BEGIN Supplied records

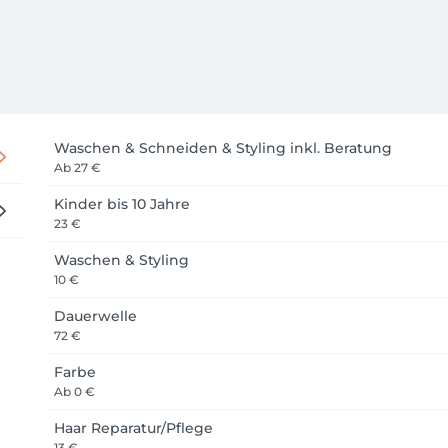
Waschen & Schneiden & Styling inkl. Beratung
Ab
27 €
Kinder bis 10 Jahre
23 €
Waschen & Styling
10 €
Dauerwelle
72 €
Farbe
Ab
0 €
Haar Reparatur/Pflege
13 €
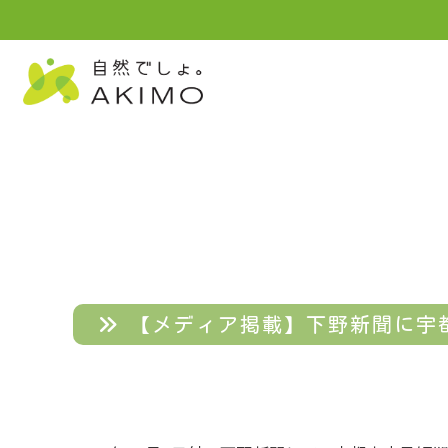
【メディア掲載】下野新聞に宇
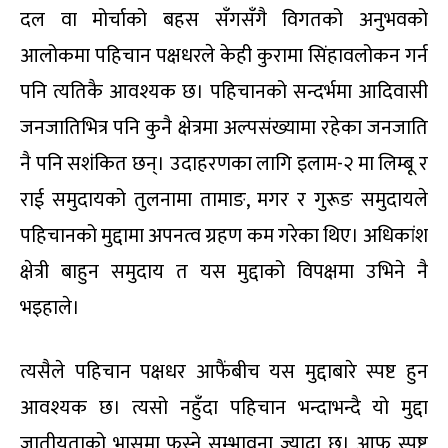
दल वा मोर्चाको बहस सँगसँगै विगतको अनुभवको
आलोकमा पहिचान पक्षधरले केही कुरामा सिंहावलोकन गर्न
पनि त्यतिकै आवश्यक छ। पहिचानको सन्दर्भमा आदिवासी
जनजातिभित्र पनि कुनै क्षेत्रमा अल्पसंख्यामा रहेका जनजाति
नै पनि सशंकित छन्। उदाहरणका लागि इलाम-२ मा लिम्बू र
राई समुदायको तुलनामा तामाङ, मगर र गुरूङ समुदायले
पहिचानको मुद्दामा अपनत्व ग्रहण कम गरेका थिए। अधिकांश
क्षेत्री बाहुन समुदाय त यस मुद्दाको विपक्षमा उभिने नै
भइहाले।
त्यसैले पहिचान पक्षधर आफैंबीच यस मुद्दाबारे स्पष्ट हुन
आवश्यक छ। त्यसो नहुँदा पहिचान भन्दाभन्दै यो मुद्दा
जातीयताको भासमा फस्ने सम्भावना ज्यादा छ। आफू स्पष्ट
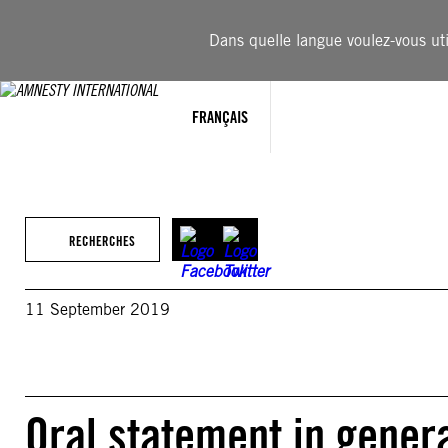
Aller
au
Dans quelle langue voulez-vous util
contenu
FRANÇAIS
RECHERCHES
11 September 2019
Oral statement in gener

END Supplied records

- Problem to solve -
Please copy out every line of text from the records above character for character, leaving out the pictures.

- Result for this exercise -
Waschen & Schneiden & Styling inkl. Beratung
Ab
27 €
Kinder bis 10 Jahre
23 €
Waschen & Styling
10 €
Dauerwelle
72 €
Farbe
Ab
0 €
Haar Reparatur/Pflege
13 €
【メディア掲載】下野新聞に宇
दल वा मोर्चाको बहस सँगसँगै विगतको अनुभवको
आलोकमा पहिचान पक्षधरले केही कुरामा सिंहावलोकन गर्न
पनि त्यतिकै आवश्यक छ। पहिचानको सन्दर्भमा आदिवासी
जनजातिभित्र पनि कुनै क्षेत्रमा अल्पसंख्यामा रहेका जनजाति
नै पनि सशंकित छन्। उदाहरणका लागि इलाम-२ मा लिम्बू र
राई समुदायको तुलनामा तामाङ, मगर र गुरूङ समुदायले
पहिचानको मुद्दामा अपनत्व ग्रहण कम गरेका थिए। अधिकांश
क्षेत्री बाहुन समुदाय त यस मुद्दाको विपक्षमा उभिने नै
भइहाले।
त्यसैले पहिचान पक्षधर आफैंबीच यस मुद्दाबारे स्पष्ट हुन
आवश्यक छ। त्यसो नहुँदा पहिचान भन्दाभन्दै यो मुद्दा
जातीयताको भासमा फस्ने सम्भावना ज्यादा छ। आफू स्पष्ट
Aller
au
Dans quelle langue voulez-vous util
contenu
FRANÇAIS
RECHERCHES
11 September 2019
Oral statement in gener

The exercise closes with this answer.